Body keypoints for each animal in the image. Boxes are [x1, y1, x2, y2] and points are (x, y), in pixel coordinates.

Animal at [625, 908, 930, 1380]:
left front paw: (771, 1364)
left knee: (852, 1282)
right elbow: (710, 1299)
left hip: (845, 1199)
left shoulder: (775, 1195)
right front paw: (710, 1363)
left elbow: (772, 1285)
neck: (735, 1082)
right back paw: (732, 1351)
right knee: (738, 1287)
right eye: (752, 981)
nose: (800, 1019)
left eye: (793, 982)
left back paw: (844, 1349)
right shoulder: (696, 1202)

=-=-=-=-=

Would you copy each line of the data exactly as it appears above?

• [Answer to this task]
Body keypoints for each animal in the image. Boxes are [x1, y1, x2, y2] and points are (x, y), in pixel coordinates.

Animal at [625, 908, 930, 1380]:
left front paw: (771, 1364)
left knee: (852, 1282)
right elbow: (710, 1299)
left hip: (845, 1199)
left shoulder: (775, 1195)
right front paw: (710, 1363)
left elbow: (772, 1285)
neck: (735, 1082)
right back paw: (732, 1351)
right knee: (738, 1287)
right eye: (752, 981)
nose: (800, 1019)
left eye: (793, 982)
left back paw: (844, 1349)
right shoulder: (696, 1202)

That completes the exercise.